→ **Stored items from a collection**
== Segment start ==

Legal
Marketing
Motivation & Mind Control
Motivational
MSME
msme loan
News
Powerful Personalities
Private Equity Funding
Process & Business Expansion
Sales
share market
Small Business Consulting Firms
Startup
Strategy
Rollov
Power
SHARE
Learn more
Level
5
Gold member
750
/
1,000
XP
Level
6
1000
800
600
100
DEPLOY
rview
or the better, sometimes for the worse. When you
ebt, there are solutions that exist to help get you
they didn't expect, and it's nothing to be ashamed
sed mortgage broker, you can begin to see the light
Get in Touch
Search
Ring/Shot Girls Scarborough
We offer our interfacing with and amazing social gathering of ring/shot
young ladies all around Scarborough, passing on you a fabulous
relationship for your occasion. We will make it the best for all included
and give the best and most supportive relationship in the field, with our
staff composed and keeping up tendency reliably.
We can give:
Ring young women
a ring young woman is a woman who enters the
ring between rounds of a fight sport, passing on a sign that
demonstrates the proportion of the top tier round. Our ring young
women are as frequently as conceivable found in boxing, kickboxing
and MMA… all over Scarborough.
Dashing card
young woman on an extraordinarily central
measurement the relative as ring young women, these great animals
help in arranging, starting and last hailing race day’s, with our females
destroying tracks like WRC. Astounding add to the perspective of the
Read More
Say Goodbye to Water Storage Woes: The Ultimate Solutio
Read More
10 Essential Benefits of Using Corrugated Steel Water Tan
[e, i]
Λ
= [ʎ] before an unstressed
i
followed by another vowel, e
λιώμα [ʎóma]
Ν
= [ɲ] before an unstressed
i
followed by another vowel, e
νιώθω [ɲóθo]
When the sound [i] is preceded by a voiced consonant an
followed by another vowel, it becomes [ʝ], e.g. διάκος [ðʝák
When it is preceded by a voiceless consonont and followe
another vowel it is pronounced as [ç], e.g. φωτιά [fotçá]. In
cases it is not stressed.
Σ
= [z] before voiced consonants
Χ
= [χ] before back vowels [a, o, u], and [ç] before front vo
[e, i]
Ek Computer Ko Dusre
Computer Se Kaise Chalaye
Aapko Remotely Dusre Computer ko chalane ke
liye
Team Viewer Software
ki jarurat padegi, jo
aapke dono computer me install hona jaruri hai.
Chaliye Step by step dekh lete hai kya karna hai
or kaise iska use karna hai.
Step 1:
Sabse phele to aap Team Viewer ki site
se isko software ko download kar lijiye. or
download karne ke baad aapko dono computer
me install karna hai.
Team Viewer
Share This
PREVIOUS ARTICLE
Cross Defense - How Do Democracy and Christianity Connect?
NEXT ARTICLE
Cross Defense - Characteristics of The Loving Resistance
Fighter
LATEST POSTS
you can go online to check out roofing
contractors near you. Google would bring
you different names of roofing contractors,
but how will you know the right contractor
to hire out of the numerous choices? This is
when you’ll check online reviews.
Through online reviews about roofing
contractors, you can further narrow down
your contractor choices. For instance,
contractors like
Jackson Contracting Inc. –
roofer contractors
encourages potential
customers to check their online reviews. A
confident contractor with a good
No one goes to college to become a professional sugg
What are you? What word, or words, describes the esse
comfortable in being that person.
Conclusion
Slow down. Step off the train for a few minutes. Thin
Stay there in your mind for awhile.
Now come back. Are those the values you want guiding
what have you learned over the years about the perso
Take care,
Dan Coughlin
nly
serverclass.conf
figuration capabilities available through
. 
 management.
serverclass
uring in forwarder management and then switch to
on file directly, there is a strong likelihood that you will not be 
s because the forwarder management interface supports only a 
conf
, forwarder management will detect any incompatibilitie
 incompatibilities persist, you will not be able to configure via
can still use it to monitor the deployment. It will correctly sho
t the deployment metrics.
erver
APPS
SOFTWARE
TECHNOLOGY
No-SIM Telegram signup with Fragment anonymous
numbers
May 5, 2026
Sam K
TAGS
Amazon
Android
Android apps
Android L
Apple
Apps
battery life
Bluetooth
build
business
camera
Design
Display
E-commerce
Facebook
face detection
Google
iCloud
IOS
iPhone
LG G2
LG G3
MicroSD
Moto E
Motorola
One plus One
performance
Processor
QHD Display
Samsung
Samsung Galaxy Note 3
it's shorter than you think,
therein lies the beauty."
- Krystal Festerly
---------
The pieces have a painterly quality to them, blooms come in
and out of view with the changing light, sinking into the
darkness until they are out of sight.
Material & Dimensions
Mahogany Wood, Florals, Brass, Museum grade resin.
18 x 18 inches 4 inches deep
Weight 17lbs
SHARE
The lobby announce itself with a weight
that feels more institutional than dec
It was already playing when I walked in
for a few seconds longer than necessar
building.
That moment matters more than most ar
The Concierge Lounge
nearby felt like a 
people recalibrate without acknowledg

== Segment end ==

→ **Problem requirements**
The reply must present every entry, transcribed with its exact wording.

→ **Expected output**
Legal
Marketing
Motivation & Mind Control
Motivational
MSME
msme loan
News
Powerful Personalities
Private Equity Funding
Process & Business Expansion
Sales
share market
Small Business Consulting Firms
Startup
Strategy
Rollov
Power
SHARE
Learn more
Level
5
Gold member
750
/
1,000
XP
Level
6
1000
800
600
100
DEPLOY
rview
or the better, sometimes for the worse. When you
ebt, there are solutions that exist to help get you
they didn't expect, and it's nothing to be ashamed
sed mortgage broker, you can begin to see the light
Get in Touch
Search
Ring/Shot Girls Scarborough
We offer our interfacing with and amazing social gathering of ring/shot
young ladies all around Scarborough, passing on you a fabulous
relationship for your occasion. We will make it the best for all included
and give the best and most supportive relationship in the field, with our
staff composed and keeping up tendency reliably.
We can give:
Ring young women
a ring young woman is a woman who enters the
ring between rounds of a fight sport, passing on a sign that
demonstrates the proportion of the top tier round. Our ring young
women are as frequently as conceivable found in boxing, kickboxing
and MMA… all over Scarborough.
Dashing card
young woman on an extraordinarily central
measurement the relative as ring young women, these great animals
help in arranging, starting and last hailing race day’s, with our females
destroying tracks like WRC. Astounding add to the perspective of the
Read More
Say Goodbye to Water Storage Woes: The Ultimate Solutio
Read More
10 Essential Benefits of Using Corrugated Steel Water Tan
[e, i]
Λ
= [ʎ] before an unstressed
i
followed by another vowel, e
λιώμα [ʎóma]
Ν
= [ɲ] before an unstressed
i
followed by another vowel, e
νιώθω [ɲóθo]
When the sound [i] is preceded by a voiced consonant an
followed by another vowel, it becomes [ʝ], e.g. διάκος [ðʝák
When it is preceded by a voiceless consonont and followe
another vowel it is pronounced as [ç], e.g. φωτιά [fotçá]. In
cases it is not stressed.
Σ
= [z] before voiced consonants
Χ
= [χ] before back vowels [a, o, u], and [ç] before front vo
[e, i]
Ek Computer Ko Dusre
Computer Se Kaise Chalaye
Aapko Remotely Dusre Computer ko chalane ke
liye
Team Viewer Software
ki jarurat padegi, jo
aapke dono computer me install hona jaruri hai.
Chaliye Step by step dekh lete hai kya karna hai
or kaise iska use karna hai.
Step 1:
Sabse phele to aap Team Viewer ki site
se isko software ko download kar lijiye. or
download karne ke baad aapko dono computer
me install karna hai.
Team Viewer
Share This
PREVIOUS ARTICLE
Cross Defense - How Do Democracy and Christianity Connect?
NEXT ARTICLE
Cross Defense - Characteristics of The Loving Resistance
Fighter
LATEST POSTS
you can go online to check out roofing
contractors near you. Google would bring
you different names of roofing contractors,
but how will you know the right contractor
to hire out of the numerous choices? This is
when you’ll check online reviews.
Through online reviews about roofing
contractors, you can further narrow down
your contractor choices. For instance,
contractors like
Jackson Contracting Inc. –
roofer contractors
encourages potential
customers to check their online reviews. A
confident contractor with a good
No one goes to college to become a professional sugg
What are you? What word, or words, describes the esse
comfortable in being that person.
Conclusion
Slow down. Step off the train for a few minutes. Thin
Stay there in your mind for awhile.
Now come back. Are those the values you want guiding
what have you learned over the years about the perso
Take care,
Dan Coughlin
nly
serverclass.conf
figuration capabilities available through
. 
 management.
serverclass
uring in forwarder management and then switch to
on file directly, there is a strong likelihood that you will not be 
s because the forwarder management interface supports only a 
conf
, forwarder management will detect any incompatibilitie
 incompatibilities persist, you will not be able to configure via
can still use it to monitor the deployment. It will correctly sho
t the deployment metrics.
erver
APPS
SOFTWARE
TECHNOLOGY
No-SIM Telegram signup with Fragment anonymous
numbers
May 5, 2026
Sam K
TAGS
Amazon
Android
Android apps
Android L
Apple
Apps
battery life
Bluetooth
build
business
camera
Design
Display
E-commerce
Facebook
face detection
Google
iCloud
IOS
iPhone
LG G2
LG G3
MicroSD
Moto E
Motorola
One plus One
performance
Processor
QHD Display
Samsung
Samsung Galaxy Note 3
it's shorter than you think,
therein lies the beauty."
- Krystal Festerly
---------
The pieces have a painterly quality to them, blooms come in
and out of view with the changing light, sinking into the
darkness until they are out of sight.
Material & Dimensions
Mahogany Wood, Florals, Brass, Museum grade resin.
18 x 18 inches 4 inches deep
Weight 17lbs
SHARE
The lobby announce itself with a weight
that feels more institutional than dec
It was already playing when I walked in
for a few seconds longer than necessar
building.
That moment matters more than most ar
The Concierge Lounge
nearby felt like a 
people recalibrate without acknowledg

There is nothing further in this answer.